Ina Garten's Cauliflower Gratin
- prep time20 min
- total time 50 min
- serves 4 - 6
2004, Barefoot in Paris, All Rights Reserved.
1 (3-lb) head cauliflower, cut into large florets
4 Tbsp (1/2 stick) unsalted butter, divided
3 Tbsp all-purpose flour
2 cups hot milk
½ tsp black pepper, freshly ground
¼ tsp nutmeg, grated
¾ cup Gruyère, freshly grated, divided
½ cup Parmesan, freshly grated
¼ cup fresh bread crumbs
1. Preheat the oven to 375ºF.
2. Cook the cauliflower florets in a large pot of boiling salted water for 5 to 6 minutes, until tender but still firm. Drain.
3. Meanwhile, melt 2 tablespoons of the butter in a medium saucepan over low heat. Add the flour, stirring constantly with a wooden spoon for 2 minutes. Pour the hot milk into the butter-flour mixture and stir until it comes to a boil. Boil, whisking constantly, for 1 minute, or until thickened. Off the heat, add 1 teaspoon of salt, the pepper, nutmeg, 1/2 cup of the Gruyère, and the Parmesan.

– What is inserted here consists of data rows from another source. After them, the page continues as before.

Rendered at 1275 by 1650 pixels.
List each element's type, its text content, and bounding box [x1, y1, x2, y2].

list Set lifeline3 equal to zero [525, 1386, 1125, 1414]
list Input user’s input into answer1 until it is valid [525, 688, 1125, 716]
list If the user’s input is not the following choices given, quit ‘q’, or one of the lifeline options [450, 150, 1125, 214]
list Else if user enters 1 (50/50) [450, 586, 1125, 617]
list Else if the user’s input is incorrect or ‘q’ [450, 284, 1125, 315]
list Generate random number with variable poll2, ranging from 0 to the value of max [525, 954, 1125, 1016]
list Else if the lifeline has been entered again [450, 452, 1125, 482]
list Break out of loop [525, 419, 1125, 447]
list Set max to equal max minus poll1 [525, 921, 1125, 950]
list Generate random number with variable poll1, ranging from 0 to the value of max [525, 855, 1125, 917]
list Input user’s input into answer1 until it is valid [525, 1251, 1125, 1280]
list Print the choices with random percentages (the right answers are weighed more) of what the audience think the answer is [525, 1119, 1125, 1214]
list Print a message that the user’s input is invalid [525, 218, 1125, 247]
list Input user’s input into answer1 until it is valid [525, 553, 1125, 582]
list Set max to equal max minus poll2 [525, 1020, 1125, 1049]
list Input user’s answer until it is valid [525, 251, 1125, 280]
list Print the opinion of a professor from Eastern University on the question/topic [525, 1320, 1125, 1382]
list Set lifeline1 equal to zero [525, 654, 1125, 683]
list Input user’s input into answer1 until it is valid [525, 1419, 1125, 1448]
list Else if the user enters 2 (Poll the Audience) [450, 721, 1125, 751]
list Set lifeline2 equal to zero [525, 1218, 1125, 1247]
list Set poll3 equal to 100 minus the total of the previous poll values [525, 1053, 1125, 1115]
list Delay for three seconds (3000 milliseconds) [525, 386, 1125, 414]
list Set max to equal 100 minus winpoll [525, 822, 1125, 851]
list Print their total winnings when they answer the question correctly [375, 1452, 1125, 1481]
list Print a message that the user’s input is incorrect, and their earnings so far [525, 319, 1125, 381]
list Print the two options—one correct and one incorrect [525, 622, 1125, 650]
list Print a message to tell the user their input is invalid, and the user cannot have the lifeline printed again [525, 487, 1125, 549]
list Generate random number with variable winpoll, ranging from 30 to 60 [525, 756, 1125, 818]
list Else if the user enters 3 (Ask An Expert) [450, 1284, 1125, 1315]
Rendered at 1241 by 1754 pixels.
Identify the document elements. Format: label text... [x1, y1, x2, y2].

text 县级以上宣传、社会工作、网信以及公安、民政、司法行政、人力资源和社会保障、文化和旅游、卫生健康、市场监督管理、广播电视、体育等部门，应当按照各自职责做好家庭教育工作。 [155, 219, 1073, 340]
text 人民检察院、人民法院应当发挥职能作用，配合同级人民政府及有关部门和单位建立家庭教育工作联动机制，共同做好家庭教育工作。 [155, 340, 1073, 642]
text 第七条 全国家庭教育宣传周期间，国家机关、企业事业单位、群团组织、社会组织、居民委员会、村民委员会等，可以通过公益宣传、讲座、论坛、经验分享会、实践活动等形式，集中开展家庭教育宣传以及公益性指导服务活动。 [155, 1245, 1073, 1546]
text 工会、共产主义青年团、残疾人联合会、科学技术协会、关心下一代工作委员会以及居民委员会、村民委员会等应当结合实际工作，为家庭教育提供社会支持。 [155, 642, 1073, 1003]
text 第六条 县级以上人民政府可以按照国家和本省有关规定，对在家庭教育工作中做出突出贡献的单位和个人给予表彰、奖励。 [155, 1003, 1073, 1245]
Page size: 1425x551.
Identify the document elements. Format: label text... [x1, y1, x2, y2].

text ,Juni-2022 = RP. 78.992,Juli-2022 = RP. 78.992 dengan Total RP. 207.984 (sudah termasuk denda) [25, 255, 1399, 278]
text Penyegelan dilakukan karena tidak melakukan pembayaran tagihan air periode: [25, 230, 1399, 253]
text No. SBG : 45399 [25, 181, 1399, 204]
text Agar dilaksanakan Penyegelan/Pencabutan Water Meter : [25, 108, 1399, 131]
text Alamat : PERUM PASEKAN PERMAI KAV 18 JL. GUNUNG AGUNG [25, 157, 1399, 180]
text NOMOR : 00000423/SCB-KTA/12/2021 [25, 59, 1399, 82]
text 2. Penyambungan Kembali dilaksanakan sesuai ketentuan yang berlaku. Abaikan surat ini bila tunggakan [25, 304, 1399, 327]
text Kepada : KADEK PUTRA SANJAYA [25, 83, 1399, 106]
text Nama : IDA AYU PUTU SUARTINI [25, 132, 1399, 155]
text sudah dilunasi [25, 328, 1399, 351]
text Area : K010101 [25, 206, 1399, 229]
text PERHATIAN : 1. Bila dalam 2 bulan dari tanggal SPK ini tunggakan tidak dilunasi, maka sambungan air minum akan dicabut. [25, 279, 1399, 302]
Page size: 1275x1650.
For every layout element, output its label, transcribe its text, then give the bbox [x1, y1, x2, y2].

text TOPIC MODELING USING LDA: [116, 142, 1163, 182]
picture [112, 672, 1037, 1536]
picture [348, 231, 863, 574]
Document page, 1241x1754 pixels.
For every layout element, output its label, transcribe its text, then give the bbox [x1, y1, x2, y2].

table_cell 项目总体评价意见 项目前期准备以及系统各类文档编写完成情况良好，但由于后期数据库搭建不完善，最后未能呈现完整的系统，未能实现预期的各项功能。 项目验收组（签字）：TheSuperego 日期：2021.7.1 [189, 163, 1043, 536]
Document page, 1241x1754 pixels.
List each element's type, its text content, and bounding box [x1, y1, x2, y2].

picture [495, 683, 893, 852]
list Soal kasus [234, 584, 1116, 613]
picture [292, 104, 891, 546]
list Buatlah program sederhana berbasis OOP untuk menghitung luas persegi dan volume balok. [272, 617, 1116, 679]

4. Pour 1/3 of the sauce on the bottom of an 8 by 11 by 2-inch baking dish. Place the drained cauliflower on top and then spread the rest of the sauce evenly on top. Combine the bread crumbs with the remaining 1/4 cup of Gruyère and sprinkle on top. Melt the remaining 2 tablespoons of butter and drizzle over the gratin. Sprinkle with salt and pepper. Bake for 25 to 30 minutes, until the top is browned. Serve hot or at room temperature.